WHAT THIS TASK INVOLVES = All lines from the one that contains "Как найти надежного адвоката по" through the final line of the entries must be repeated exactly. No other lines belong in the output.

SOURCE DATA =
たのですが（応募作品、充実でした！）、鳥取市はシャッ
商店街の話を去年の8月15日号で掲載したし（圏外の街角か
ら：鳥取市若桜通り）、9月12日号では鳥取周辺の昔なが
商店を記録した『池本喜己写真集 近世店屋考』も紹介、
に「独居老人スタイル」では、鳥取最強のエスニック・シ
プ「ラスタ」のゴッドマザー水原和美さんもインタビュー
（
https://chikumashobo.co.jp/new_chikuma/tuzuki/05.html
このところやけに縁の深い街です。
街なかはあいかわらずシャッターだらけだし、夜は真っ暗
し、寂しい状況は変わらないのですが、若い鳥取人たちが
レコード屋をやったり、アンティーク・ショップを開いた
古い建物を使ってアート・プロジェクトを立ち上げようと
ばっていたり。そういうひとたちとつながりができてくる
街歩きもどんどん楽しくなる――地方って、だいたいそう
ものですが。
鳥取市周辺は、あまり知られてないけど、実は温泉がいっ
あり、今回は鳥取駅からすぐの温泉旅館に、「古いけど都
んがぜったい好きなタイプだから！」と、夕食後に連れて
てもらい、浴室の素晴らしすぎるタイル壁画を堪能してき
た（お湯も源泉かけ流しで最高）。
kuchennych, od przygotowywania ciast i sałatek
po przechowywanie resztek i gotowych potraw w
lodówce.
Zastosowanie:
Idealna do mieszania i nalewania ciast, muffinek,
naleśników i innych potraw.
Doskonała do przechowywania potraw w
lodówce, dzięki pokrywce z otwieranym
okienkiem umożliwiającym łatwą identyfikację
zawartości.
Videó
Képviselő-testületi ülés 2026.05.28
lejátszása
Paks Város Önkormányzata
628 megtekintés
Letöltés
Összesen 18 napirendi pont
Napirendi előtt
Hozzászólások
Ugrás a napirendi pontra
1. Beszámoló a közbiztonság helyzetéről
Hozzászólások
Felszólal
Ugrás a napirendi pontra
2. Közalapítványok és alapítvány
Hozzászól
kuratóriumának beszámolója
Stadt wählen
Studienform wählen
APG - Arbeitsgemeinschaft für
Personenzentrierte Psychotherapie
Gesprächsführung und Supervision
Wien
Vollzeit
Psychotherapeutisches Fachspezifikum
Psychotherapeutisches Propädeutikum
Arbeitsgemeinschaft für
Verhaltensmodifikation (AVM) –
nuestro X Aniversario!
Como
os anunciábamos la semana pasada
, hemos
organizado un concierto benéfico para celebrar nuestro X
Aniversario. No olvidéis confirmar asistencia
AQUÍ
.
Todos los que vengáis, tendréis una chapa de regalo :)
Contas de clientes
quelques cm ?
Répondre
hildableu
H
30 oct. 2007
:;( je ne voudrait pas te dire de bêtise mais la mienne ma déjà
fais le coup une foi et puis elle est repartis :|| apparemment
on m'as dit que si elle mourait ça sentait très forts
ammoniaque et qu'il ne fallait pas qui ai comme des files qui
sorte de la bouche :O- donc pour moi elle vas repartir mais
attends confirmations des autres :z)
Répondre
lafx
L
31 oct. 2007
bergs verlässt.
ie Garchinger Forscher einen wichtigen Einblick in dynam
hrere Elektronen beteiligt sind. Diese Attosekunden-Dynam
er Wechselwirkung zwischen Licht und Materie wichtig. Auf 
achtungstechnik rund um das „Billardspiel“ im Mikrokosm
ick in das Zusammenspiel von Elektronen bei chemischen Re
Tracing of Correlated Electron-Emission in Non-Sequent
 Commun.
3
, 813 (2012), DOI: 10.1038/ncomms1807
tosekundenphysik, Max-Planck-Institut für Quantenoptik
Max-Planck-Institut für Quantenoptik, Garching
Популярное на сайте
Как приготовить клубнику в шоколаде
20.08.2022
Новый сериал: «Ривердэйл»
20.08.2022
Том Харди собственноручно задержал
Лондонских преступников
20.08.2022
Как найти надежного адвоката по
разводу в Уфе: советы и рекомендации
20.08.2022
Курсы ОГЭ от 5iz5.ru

COMPLETED EXERCISE =
Как найти надежного адвоката по
разводу в Уфе: советы и рекомендации
20.08.2022
Курсы ОГЭ от 5iz5.ru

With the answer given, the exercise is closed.